Posted on 7/18/17 at 8:14 pm to
Posted by Fat Bastard
2024 NFL pick'em champion
Member since Mar 2009
88950 posts
Posted on 7/18/17 at 8:14 pm to
quote:

the best return you'll get is less than 10%.


yeah for the price he is paying that is not good cashflow per the numbers i saw in that post. I buy for the cashflow first and foremost.
This post was edited on 7/18/17 at 8:17 pm
Posted by Fat Bastard
2024 NFL pick'em champion
Member since Mar 2009
88950 posts
Posted on 7/18/17 at 8:16 pm to
quote:

Jag_Warrior


you pretty much nailed it as usual.
Posted by Fat Bastard
2024 NFL pick'em champion
Member since Mar 2009
88950 posts
Posted on 7/18/17 at 8:23 pm to
quote:

But if it's about pointing to the nice rental house that you own,


i had a friend make this same mistake. bought a 4 plex just for the sake of saying he was a landlord now. Did all the work himself with great pride. But did not buy right or treat it as a business investment. Put too little money down and it burned him and he had to dump it. I will guess he never ran his numbers correctly.
Posted by GoIrish02
Member since Mar 2012
1491 posts
Posted on 7/18/17 at 8:23 pm to
I guess I've been more focused on appreciation than cash flow. I've bought all of them with 10% down, the condo cost $265,000 in 2006, the townhouses were $255,000 in 2007 (and we lived in 1 townhouse from 2007 - 2011). They've appraised for $410,000 and $325,000 each, respectively, this year for the most recent cash out refinancings. The condo yielded $62,000 in cash out most recently.

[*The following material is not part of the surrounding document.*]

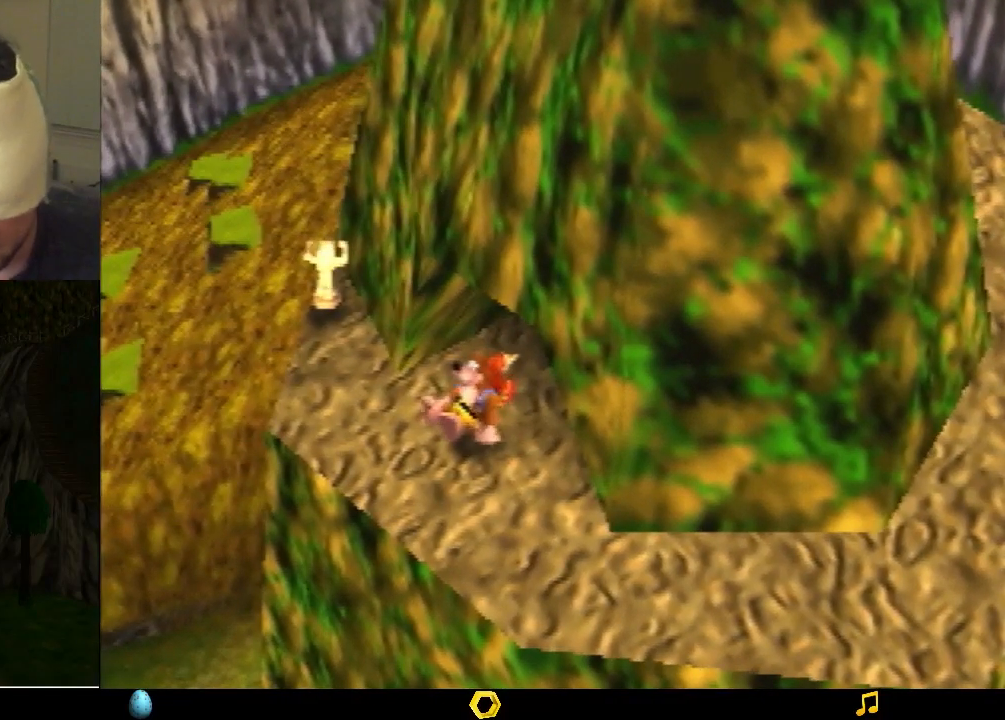
{"buttons": ["Z"], "left_stick": "center", "events": []}
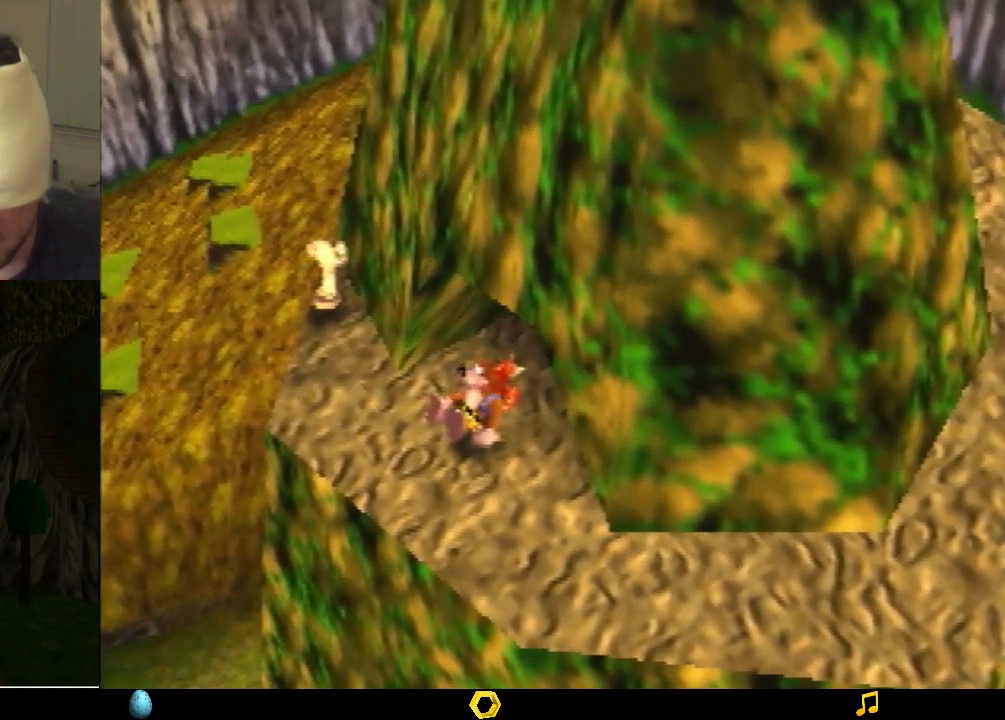
{"buttons": ["Z"], "left_stick": "center", "events": []}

I'd rather a situation where I could sell anyone of them tomorrow should circumstances change, whether we relocated, financial demands change, we have more kids, etc. I don't think several $100,000 houses would appreciate the same or be as liquid as fewer, more expensive houses. I live within 10 miles of all these places and I don't like dealing with them often, I couldn't imagine dealing with them from another city.
Posted by GoIrish02
Member since Mar 2012
1491 posts
Posted on 7/18/17 at 8:29 pm to
There's a whole bunch of wealthy professionals who don't want the responsibility of ownership, prefer the certainty of rent and would prefer to do other things with their time than cut grass. I've only had a few months of vacancy in nearly a decade and no shortage of qualified tenants. Different strokes for different folks, just like any other purchase.
Posted by NEWBIE
Member since Jun 2008
196 posts
Posted on 7/18/17 at 10:29 pm to
Make sure to look at your exit strategies with a REIT and the tax consequences of doing so.

You may not have control of the timing of the REIT selling the asset(s).
Posted by link
Member since Feb 2009
19944 posts
Posted on 7/19/17 at 9:20 am to
quote:

I guess I've been more focused on appreciation than cash flow.
and maybe that's just another topic altogether for another time. i suppose you could just play the appreciation game, but if you're dealing with realtors, you have to beat their 6% commission on the back end. i'd be looking to appreciate somewhere around 21% to 26% minimum, and if i was consistently getting that much, i'd be worried about a bubble. once it pops, you're left with your original low cashflow returns and now no appreciation.

also with those big purchase prices come big mortgages, especially at 10% equity. if your returns are pretty low on a big mortgage property, one or two vacancies will destroy your profit for the year. if you're only clearing $400 or $500/month and bringing in around $5k/year, having just one vacancy and having to pay that $1800 mortgage is killer.

having to rely on massive appreciation on top of no vacancies year in and year out seems like less of an investment and more of a gamble.